In Radio Journalism in America Cox writes outside of that atmosphere and presents the elements that shaped news and public affairs. From the rise of electronic journalism and its dependence on print news, the author details the early Press-Radio Wars and the formation of early network news organizations. He writes about early coverage of special events, the governmental influence as to who owns the airwaves, and censorship of the news.

Broadcast journalism's slow rise to prominence is detailed: newspapers, which could only deliver its news later in the day, and radio news delivering "its product to everybody tuning in at the very same time." Radio was able to bring us all together at the same time and on the same page and that provided strong proof of the importance of radio news.

While the book seems to be heavily CBScentric, some of that is justified by our knowing that it was Paley and Murrow and others from the Columbia Broadcasting System who built the first major broadcast news organization with a reputation that continued even to television. He does spend some time also on Sylvester "Pat" Weaver and his creation of the NBC Monitor news magazine on radio in the fifties when radio needed an injection of purpose.

There is a detailed account of the public affairs roundtables from the forties and fifties which were precursors to programs such as Monitor Cox sees these roundtables as exceptions to radio news personalities' own biases and the network opinions expressed even as the networks claimed to be neutral.
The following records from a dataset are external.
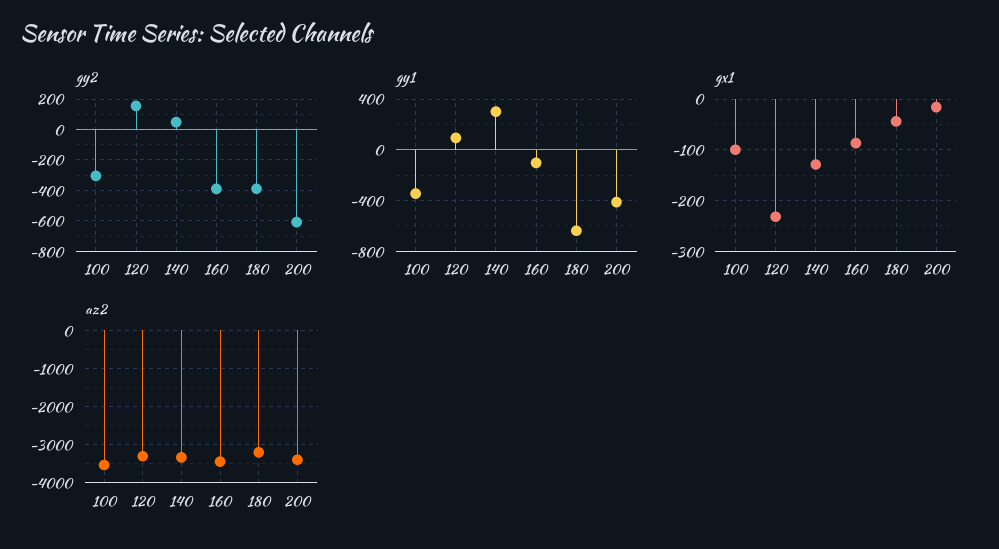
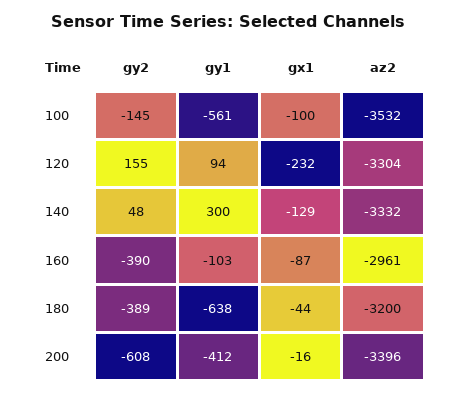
  {
    "gy2": {
-     "100": -300,
+     "100": -145,
      "120": 155,
      "140": 48,
      "160": -390,
      "180": -389,
      "200": -608
    },
    "gy1": {
-     "100": -350,
+     "100": -561,
      "120": 94,
      "140": 300,
      "160": -103,
      "180": -638,
      "200": -412
    },
    "gx1": {
      "100": -100,
      "120": -232,
      "140": -129,
      "160": -87,
      "180": -44,
      "200": -16
    },
    "az2": {
      "100": -3532,
      "120": -3304,
      "140": -3332,
-     "160": -3400,
+     "160": -2961,
      "180": -3200,
      "200": -3396
    }
  }

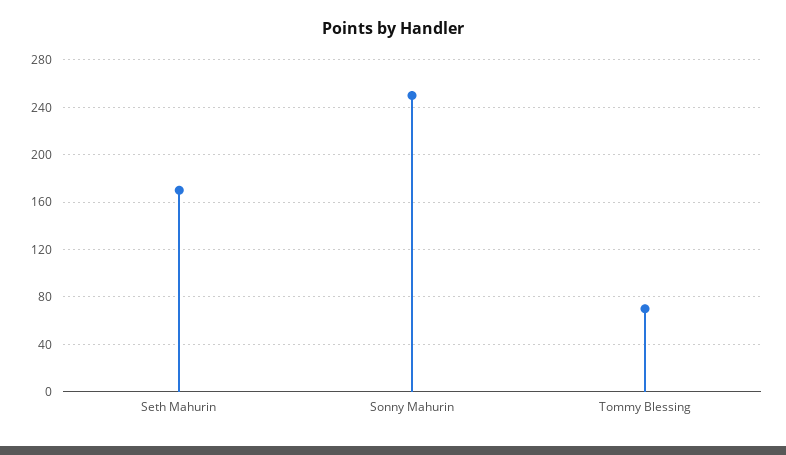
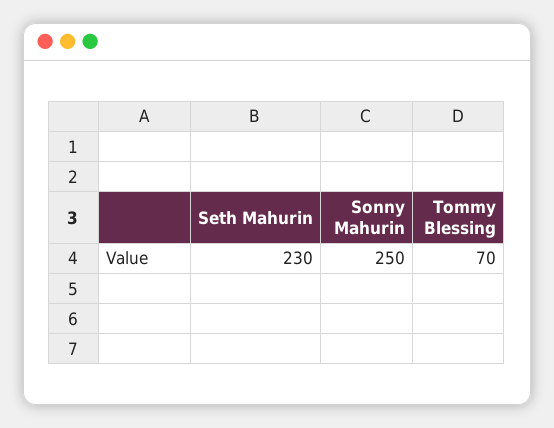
  {
-   "Seth Mahurin": 170,
+   "Seth Mahurin": 230,
    "Sonny Mahurin": 250,
    "Tommy Blessing": 70
  }

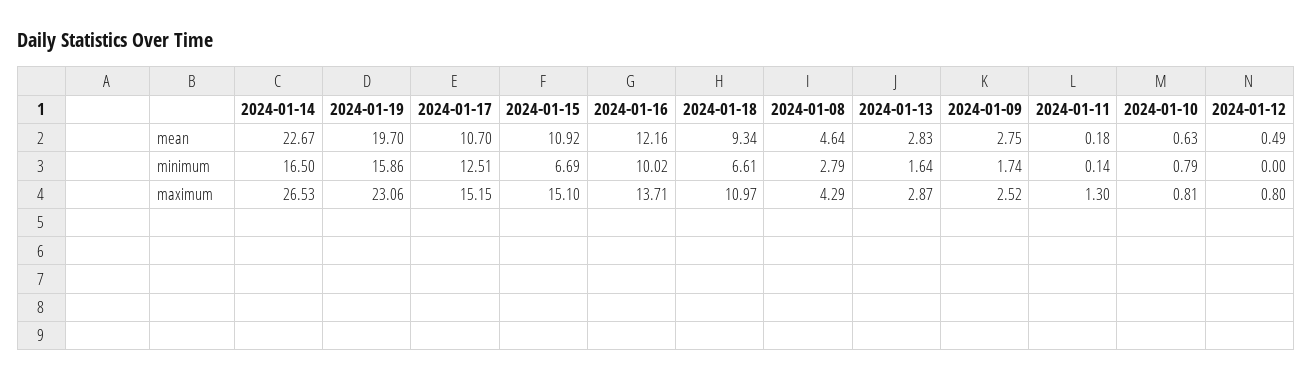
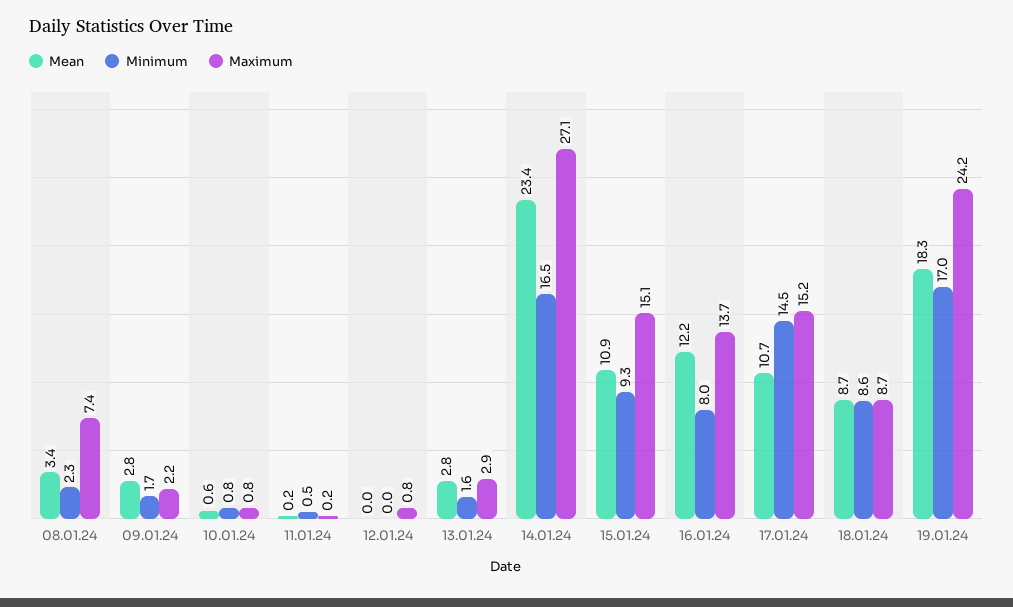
  {
    "mean": {
-     "2024-01-14": 22.67,
+     "2024-01-14": 23.4,
-     "2024-01-19": 19.7,
+     "2024-01-19": 18.3,
      "2024-01-17": 10.7,
      "2024-01-15": 10.92,
      "2024-01-16": 12.16,
-     "2024-01-18": 9.34,
+     "2024-01-18": 8.7,
-     "2024-01-08": 4.64,
+     "2024-01-08": 3.4,
      "2024-01-13": 2.83,
      "2024-01-09": 2.75,
      "2024-01-11": 0.18,
      "2024-01-10": 0.63,
-     "2024-01-12": 0.49
+     "2024-01-12": 0
    },
    "minimum": {
      "2024-01-14": 16.5,
-     "2024-01-19": 15.86,
+     "2024-01-19": 17,
-     "2024-01-17": 12.51,
+     "2024-01-17": 14.5,
-     "2024-01-15": 6.69,
+     "2024-01-15": 9.3,
-     "2024-01-16": 10.02,
+     "2024-01-16": 8,
-     "2024-01-18": 6.61,
+     "2024-01-18": 8.6,
-     "2024-01-08": 2.79,
+     "2024-01-08": 2.3,
      "2024-01-13": 1.64,
      "2024-01-09": 1.74,
-     "2024-01-11": 0.14,
+     "2024-01-11": 0.5,
      "2024-01-10": 0.79,
      "2024-01-12": 0
    },
    "maximum": {
-     "2024-01-14": 26.53,
+     "2024-01-14": 27.1,
-     "2024-01-19": 23.06,
+     "2024-01-19": 24.2,
      "2024-01-17": 15.15,
      "2024-01-15": 15.1,
      "2024-01-16": 13.71,
-     "2024-01-18": 10.97,
+     "2024-01-18": 8.7,
-     "2024-01-08": 4.29,
+     "2024-01-08": 7.4,
      "2024-01-13": 2.87,
-     "2024-01-09": 2.52,
+     "2024-01-09": 2.2,
-     "2024-01-11": 1.3,
+     "2024-01-11": 0.2,
      "2024-01-10": 0.81,
      "2024-01-12": 0.8
    }
  }

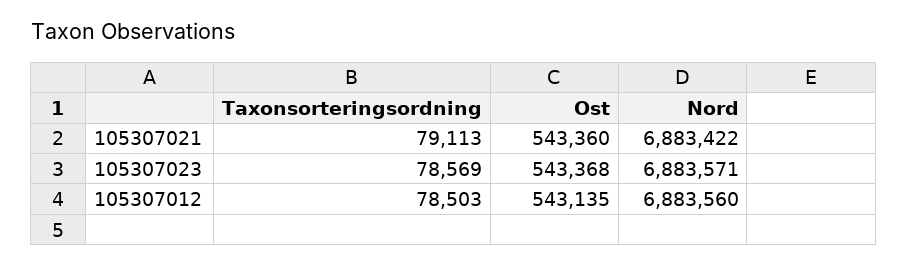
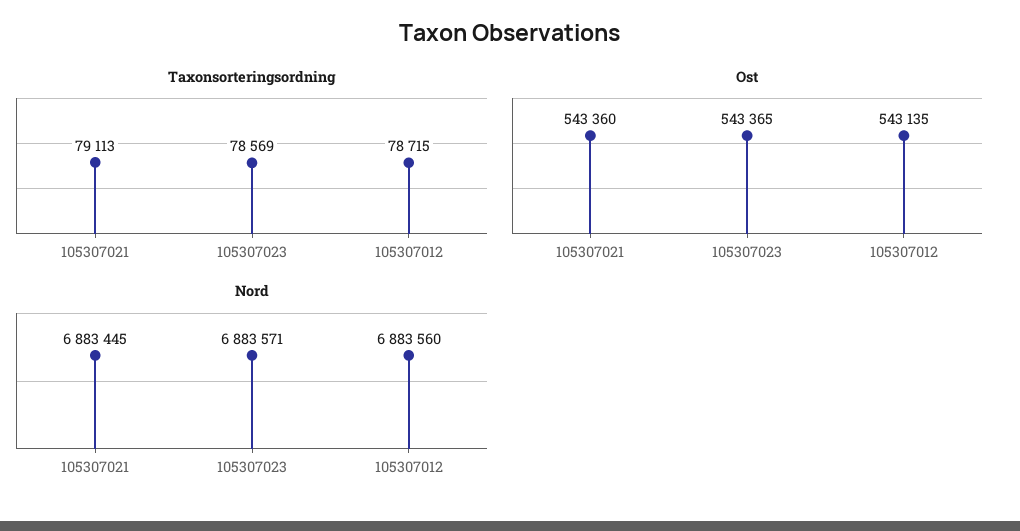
  {
    "Taxonsorteringsordning": {
      "105307021": 79113,
      "105307023": 78569,
-     "105307012": 78503
+     "105307012": 78715
    },
    "Ost": {
      "105307021": 543360,
-     "105307023": 543368,
+     "105307023": 543365,
      "105307012": 543135
    },
    "Nord": {
-     "105307021": 6883422,
+     "105307021": 6883445,
      "105307023": 6883571,
      "105307012": 6883560
    }
  }

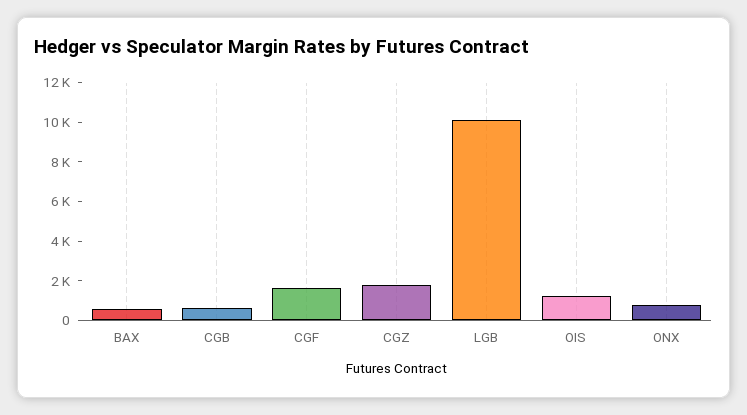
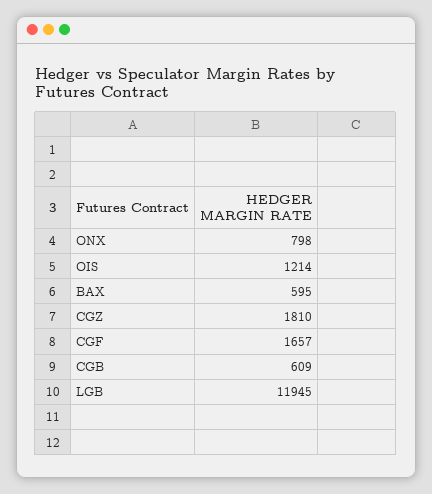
  {
    "BAX": 595,
    "CGB": 609,
    "CGF": 1657,
    "CGZ": 1810,
-   "LGB": 10000,
+   "LGB": 11945,
    "OIS": 1214,
    "ONX": 798
  }

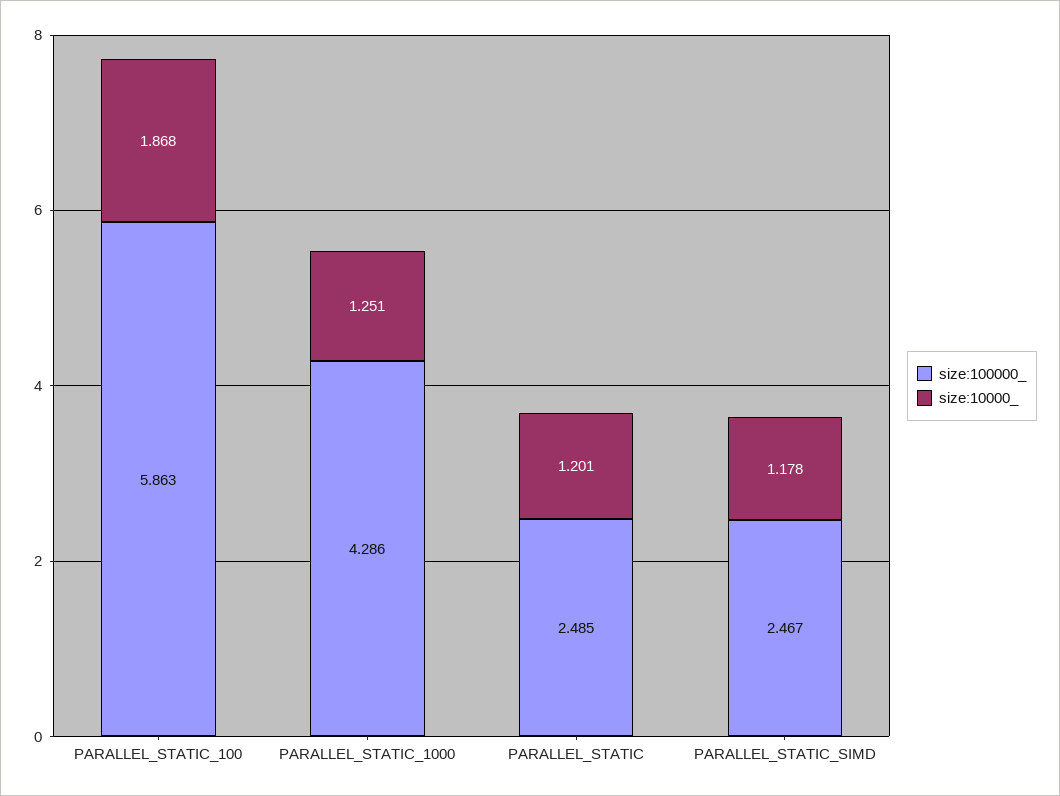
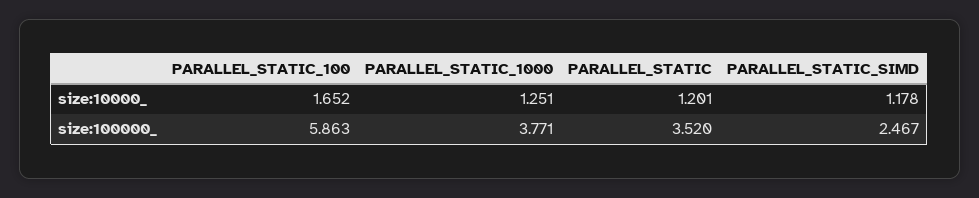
  {
    "size:100000_": {
      "PARALLEL_STATIC_100": 5.863,
-     "PARALLEL_STATIC_1000": 4.286,
+     "PARALLEL_STATIC_1000": 3.771,
-     "PARALLEL_STATIC": 2.485,
+     "PARALLEL_STATIC": 3.52,
      "PARALLEL_STATIC_SIMD": 2.467
    },
    "size:10000_": {
-     "PARALLEL_STATIC_100": 1.868,
+     "PARALLEL_STATIC_100": 1.652,
      "PARALLEL_STATIC_1000": 1.251,
      "PARALLEL_STATIC": 1.201,
      "PARALLEL_STATIC_SIMD": 1.178
    }
  }

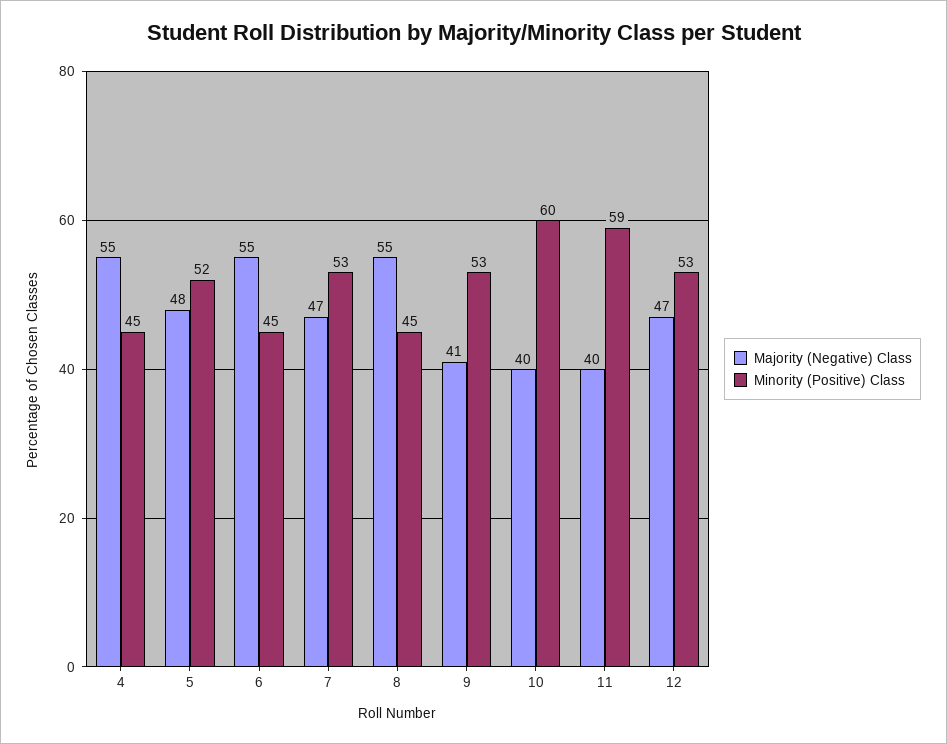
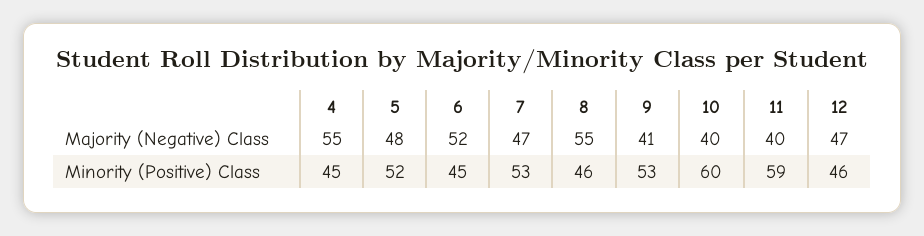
  {
    "Majority (Negative) Class": {
      "4": 55,
      "5": 48,
-     "6": 55,
+     "6": 52,
      "7": 47,
      "8": 55,
      "9": 41,
      "10": 40,
      "11": 40,
      "12": 47
    },
    "Minority (Positive) Class": {
      "4": 45,
      "5": 52,
      "6": 45,
      "7": 53,
-     "8": 45,
+     "8": 46,
      "9": 53,
      "10": 60,
      "11": 59,
-     "12": 53
+     "12": 46
    }
  }

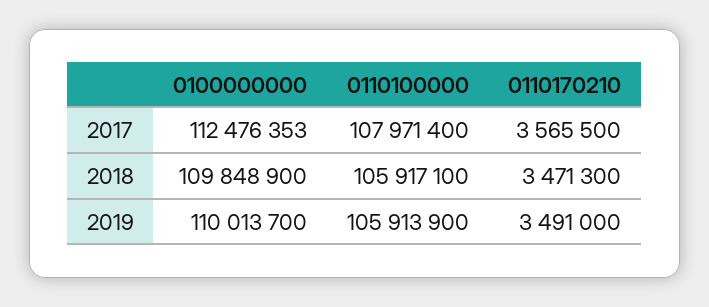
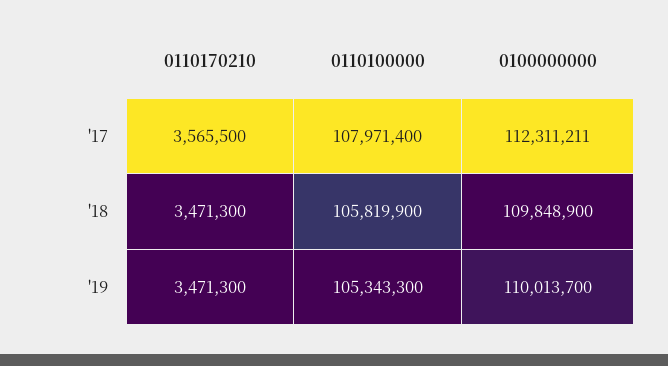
  {
    "0100000000": {
-     "2017": 112476353,
+     "2017": 112311211,
      "2018": 109848900,
      "2019": 110013700
    },
    "0110100000": {
      "2017": 107971400,
-     "2018": 105917100,
+     "2018": 105819900,
-     "2019": 105913900
+     "2019": 105343300
    },
    "0110170210": {
      "2017": 3565500,
      "2018": 3471300,
-     "2019": 3491000
+     "2019": 3471300
    }
  }

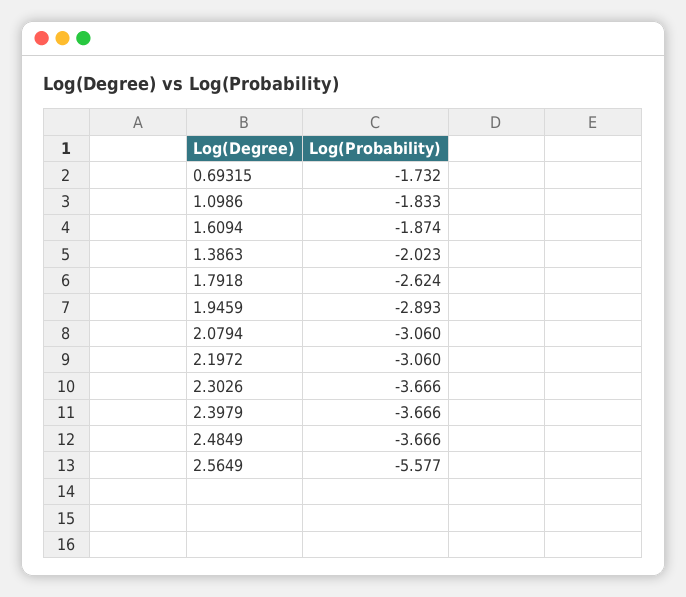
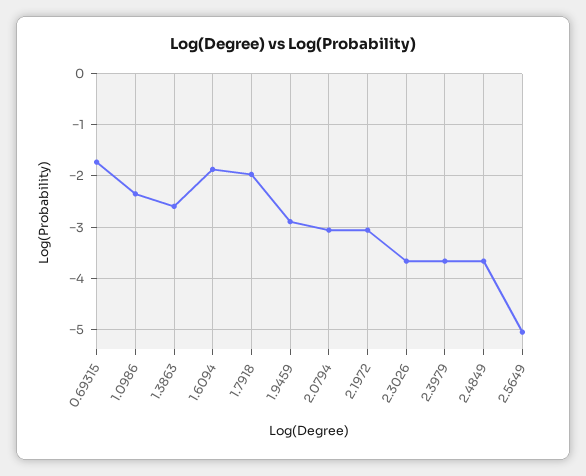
  {
    "0.69315": -1.732,
-   "1.0986": -1.833,
+   "1.0986": -2.4,
    "1.6094": -1.874,
-   "1.3863": -2.023,
+   "1.3863": -2.6,
-   "1.7918": -2.624,
+   "1.7918": -2,
    "1.9459": -2.893,
    "2.0794": -3.06,
    "2.1972": -3.06,
    "2.3026": -3.666,
    "2.3979": -3.666,
    "2.4849": -3.666,
-   "2.5649": -5.577
+   "2.5649": -5
  }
I would recommend Cox's book if you are looking for an introduction into broadcast journalism (including the rise of the Internet and Twitter, among others) with its excellent overview of the history of media and how news fit into it. If you are looking for a much deeper study, the book is well annotated allowing for those who want to research beyond the author's work.

One of the things, author Cox does well (in all of his books on media) is offer clear explanations of various highlights in broadcast journalism's history. For example, he explains the effect of the Radio Act of 1927 and the Communication Act of 1934 and their impact ultimately on journalism in the broadcast medium; something admittedly I was not clear about.